Machine-readable electronics designs:
* * * *

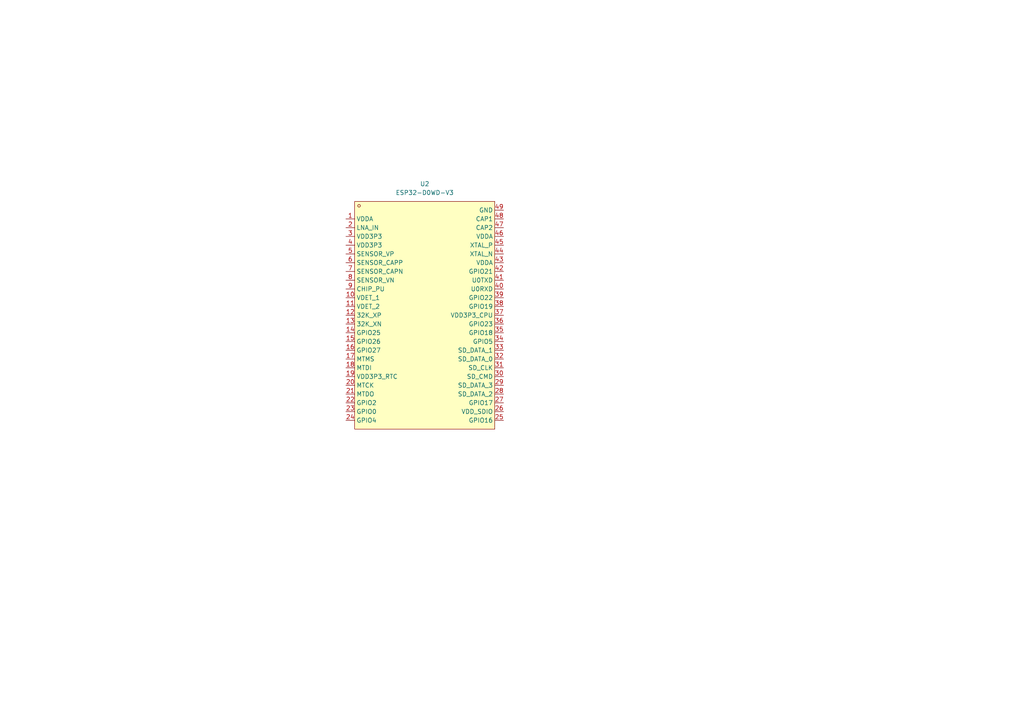
<source format=kicad_sch>
(kicad_sch
	(version 20250114)
	(generator "eeschema")
	(generator_version "9.0")
	(uuid "bb7b8f8c-fbb4-4bd5-8985-edc866e5ec39")
	(paper "A4")
	
	(symbol
		(lib_id "easyeda2kicad:ESP32-D0WD-V3")
		(at 123.19 91.44 0)
		(unit 1)
		(exclude_from_sim no)
		(in_bom yes)
		(on_board yes)
		(dnp no)
		(fields_autoplaced yes)
		(uuid "ac9e6e83-6b34-49e4-924f-8f6f1ec80036")
		(property "Reference" "U2"
			(at 123.19 53.34 0)
			(effects
				(font
					(size 1.27 1.27)
				)
			)
		)
		(property "Value" "ESP32-D0WD-V3"
			(at 123.19 55.88 0)
			(effects
				(font
					(size 1.27 1.27)
				)
			)
		)
		(property "Footprint" "easyeda2kicad:QFN-48_L5.0-W5.0-P0.35-BL-EP3.7"
			(at 123.19 129.54 0)
			(effects
				(font
					(size 1.27 1.27)
				)
				(hide yes)
			)
		)
		(property "Datasheet" ""
			(at 123.19 91.44 0)
			(effects
				(font
					(size 1.27 1.27)
				)
				(hide yes)
			)
		)
		(property "Description" ""
			(at 123.19 91.44 0)
			(effects
				(font
					(size 1.27 1.27)
				)
				(hide yes)
			)
		)
		(property "LCSC Part" "C967021"
			(at 123.19 132.08 0)
			(effects
				(font
					(size 1.27 1.27)
				)
				(hide yes)
			)
		)
		(pin "9"
			(uuid "1aa235ed-8032-4b03-bf6f-013b033a4e3c")
		)
		(pin "10"
			(uuid "08093ad1-5624-479b-8466-a38848bfc26f")
		)
		(pin "11"
			(uuid "caa1f5c2-fdd2-4db0-99e2-0ac1c81ce8c7")
		)
		(pin "12"
			(uuid "e2004485-da3e-424a-9c4e-e14137f50600")
		)
		(pin "13"
			(uuid "c40f0c0a-f35b-4567-a258-04e0cc34abd3")
		)
		(pin "14"
			(uuid "16fa4b08-fcae-4471-a1e7-3df55791dc46")
		)
		(pin "15"
			(uuid "76180a69-0190-4f3d-88e4-51fbb848774a")
		)
		(pin "16"
			(uuid "569243cc-7f4b-4727-9dcb-26fd35908623")
		)
		(pin "17"
			(uuid "d5a8f2d3-eff8-42d5-a8fe-482c408f68d3")
		)
		(pin "18"
			(uuid "d5edaa0c-41f3-4d1f-b798-746e1a31ef17")
		)
		(pin "19"
			(uuid "f3661629-295b-485c-bbfb-65abe6994860")
		)
		(pin "20"
			(uuid "0884a112-bd0a-473d-b6d2-f5f02d073291")
		)
		(pin "21"
			(uuid "d9a96dd1-3f44-4c4d-b856-f1a6267797c1")
		)
		(pin "22"
			(uuid "5cd01193-4f37-496d-8f54-9740443f1292")
		)
		(pin "23"
			(uuid "e8209f85-4752-49b3-a8e9-2cd5854f67a2")
		)
		(pin "24"
			(uuid "0513cf83-81d2-4ea7-afab-a6a03f4f7eac")
		)
		(pin "49"
			(uuid "b15bd950-d83a-42e6-a15b-a35192db1275")
		)
		(pin "48"
			(uuid "1a7148f0-d13e-487a-a83a-45166951e110")
		)
		(pin "47"
			(uuid "e0626a5d-10bc-449b-a1a6-2a9302bba2bf")
		)
		(pin "46"
			(uuid "4f901eb9-6a11-4636-a901-ebaf032d5da9")
		)
		(pin "45"
			(uuid "ee0e0eb0-f8ef-48b1-bcde-18251d1ca290")
		)
		(pin "44"
			(uuid "22c49ef2-1919-4e95-97f4-ec20132dd885")
		)
		(pin "43"
			(uuid "769db499-6317-4d0f-85d8-5ae6f8e4d5c3")
		)
		(pin "42"
			(uuid "7a392cfa-4eb1-49d3-a799-293da21b04f2")
		)
		(pin "41"
			(uuid "b61ae826-7e7e-42a9-bd58-505492ead6f0")
		)
		(pin "40"
			(uuid "b4f5e9e0-623e-446c-a478-2eecd9cb4456")
		)
		(pin "39"
			(uuid "7c97a669-7640-49e4-b4e7-7553c2eb24f7")
		)
		(pin "38"
			(uuid "69acceca-3381-4687-bebd-5a928e1fa3f1")
		)
		(pin "37"
			(uuid "5eb993ca-692b-4f95-b375-b41c98cacd6a")
		)
		(pin "36"
			(uuid "a2e5971b-2977-4757-9a41-b700dc55bb13")
		)
		(pin "35"
			(uuid "ab867c29-0153-42ad-acfa-e0d70a8a4cdc")
		)
		(pin "34"
			(uuid "574e6c82-4e1f-41cb-99d0-feb599e3a17f")
		)
		(pin "33"
			(uuid "ca144791-59e2-41bd-b41f-ef78dba32c49")
		)
		(pin "32"
			(uuid "04347a7e-cfdb-4039-9cf0-ecb573821b29")
		)
		(pin "31"
			(uuid "7e9f9068-b17c-4025-a28a-e515f152a3fd")
		)
		(pin "30"
			(uuid "dc26b8e5-c59f-459f-b710-c93b0499bfde")
		)
		(pin "29"
			(uuid "408be108-b5dd-4cf5-9475-55bb0ebd083b")
		)
		(pin "28"
			(uuid "bce98bde-f62b-486b-8951-11d721f54af8")
		)
		(pin "27"
			(uuid "48a5b09f-1522-49c8-a5e8-0faaf427d68e")
		)
		(pin "26"
			(uuid "081a45b0-f53c-4f8f-9f8d-2c4db486a66a")
		)
		(pin "25"
			(uuid "aed42ad7-d6cf-4fa4-b074-f4879b3aff99")
		)
		(pin "2"
			(uuid "d5b92d0b-8f3b-47b4-9c78-0be927c64fb6")
		)
		(pin "3"
			(uuid "132e27e0-4a7a-4c7e-9f9f-98975bfcc08d")
		)
		(pin "1"
			(uuid "14a6fda6-4b5a-491a-8d23-8500446e454a")
		)
		(pin "4"
			(uuid "3543b334-0ed4-4c05-ba8b-821703f4418c")
		)
		(pin "8"
			(uuid "c05b7a85-c36c-43ae-a09a-f7cf66f4cad9")
		)
		(pin "5"
			(uuid "2db321b4-d915-4b88-89cd-923cec078b91")
		)
		(pin "6"
			(uuid "0098491f-1024-4b60-bd20-4fd5f23fcb1e")
		)
		(pin "7"
			(uuid "3a29a7d6-5818-4526-b749-0639e8d819c1")
		)
		(instances
			(project ""
				(path "/8a2ca4d7-9471-417b-a346-3246fc9a2f27/afa0f51f-4585-49c6-821b-c9484c1d19a7"
					(reference "U2")
					(unit 1)
				)
			)
		)
	)
)

</source>
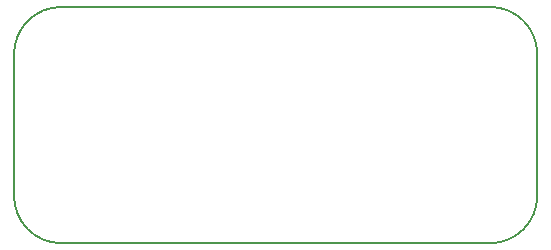
<source format=gbr>
G04 #@! TF.FileFunction,Profile,NP*
%FSLAX46Y46*%
G04 Gerber Fmt 4.6, Leading zero omitted, Abs format (unit mm)*
G04 Created by KiCad (PCBNEW (2016-09-30 revision 278ee7d)-makepkg) date Sun Nov 13 05:54:16 2016*
%MOMM*%
%LPD*%
G01*
G04 APERTURE LIST*
%ADD10C,0.100000*%
%ADD11C,0.150000*%
G04 APERTURE END LIST*
D10*
D11*
X90000000Y-70000000D02*
G75*
G03X94000000Y-66000000I0J4000000D01*
G01*
X94000000Y-54000000D02*
G75*
G03X90000000Y-50000000I-4000000J0D01*
G01*
X49700000Y-66000000D02*
G75*
G03X53700000Y-70000000I4000000J0D01*
G01*
X53700000Y-50000000D02*
G75*
G03X49700000Y-54000000I0J-4000000D01*
G01*
X49700000Y-66000000D02*
X49700000Y-54000000D01*
X90000000Y-70000000D02*
X53700000Y-70000000D01*
X94000000Y-54000000D02*
X94000000Y-66000000D01*
X53700000Y-50000000D02*
X90000000Y-50000000D01*
M02*

</source>
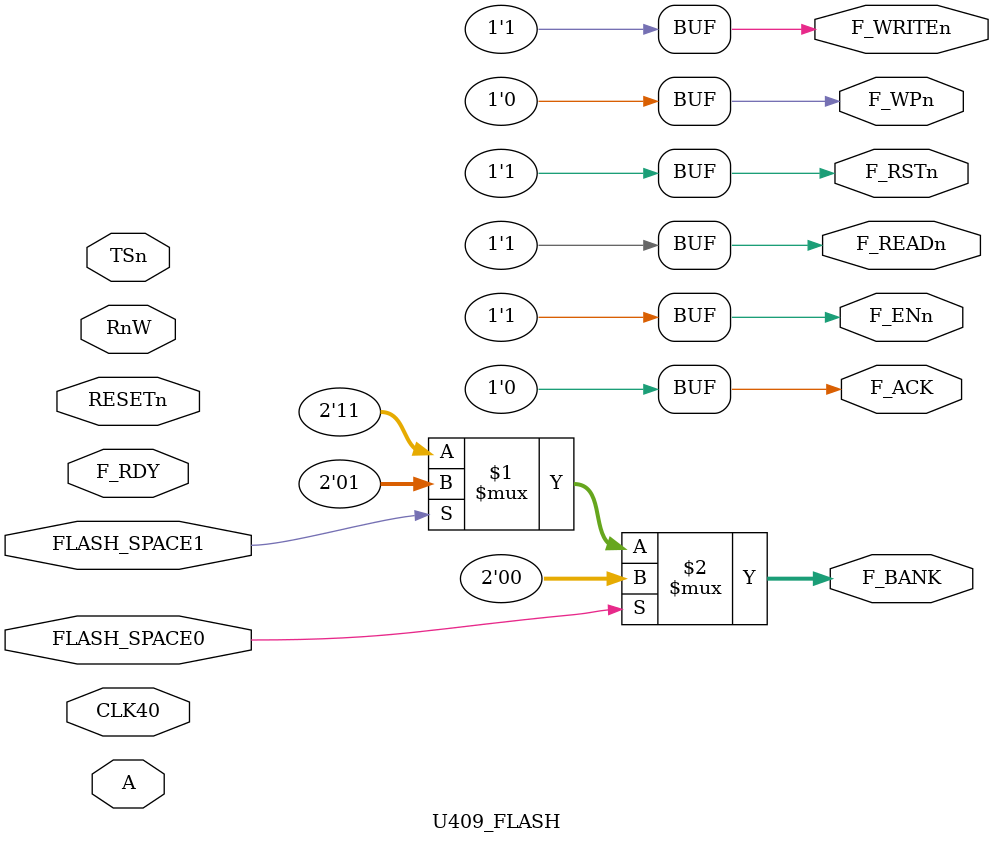
<source format=v>
/*
LICENSE:

This work is released under the Creative Commons Attribution-NonCommercial 4.0 International
https://creativecommons.org/licenses/by-nc/4.0/

You are free to:
Share — copy and redistribute the material in any medium or format
Adapt — remix, transform, and build upon the material
The licensor cannot revoke these freedoms as long as you follow the license terms.

Under the following terms:
Attribution — You must give appropriate credit , provide a link to the license, and indicate if changes were made . You may do so in any reasonable manner, but not in any way that suggests the licensor endorses you or your use.
NonCommercial — You may not use the material for commercial purposes .
No additional restrictions — You may not apply legal terms or technological measures that legally restrict others from doing anything the license permits.

RTL MODULE:

Engineer: Jason Neus
Design Name: U409
Module Name: U409_FLASH
Project Name: AmigaPCI
Target Devices: iCE40-HX4K-TQ144

Description: Flash Control

Revision History:
    01-JUL-2025 : INITIAL REV 6.0 CODE

GitHub: https://github.com/jasonsbeer/AmigaPCI
*/

module U409_FLASH
(

    input CLK40, RESETn, TSn, RnW,
    input FLASH_SPACE1, FLASH_SPACE0, F_RDY,
    input [23:1] A,

    output F_ENn, F_WPn, F_READn, F_WRITEn, F_RSTn, F_ACK,

    output [1:0] F_BANK

);

//For now...

assign F_ENn = 1;
assign F_WPn = 0;
assign F_READn = 1;
assign F_WRITEn = 1;
assign F_RSTn = 1;

assign F_ACK = 0;

assign F_BANK = FLASH_SPACE0 ? 2'b00 :
                FLASH_SPACE1 ? 2'b01 :
                               2'b11 ;

endmodule

</source>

* * * *

_WHAT IS EXPECTED_
Find and copy every line in the entries above where the string "Name" occurs.

_ANSWER FOR THE TASK_
Design Name: U409
Module Name: U409_FLASH
Project Name: AmigaPCI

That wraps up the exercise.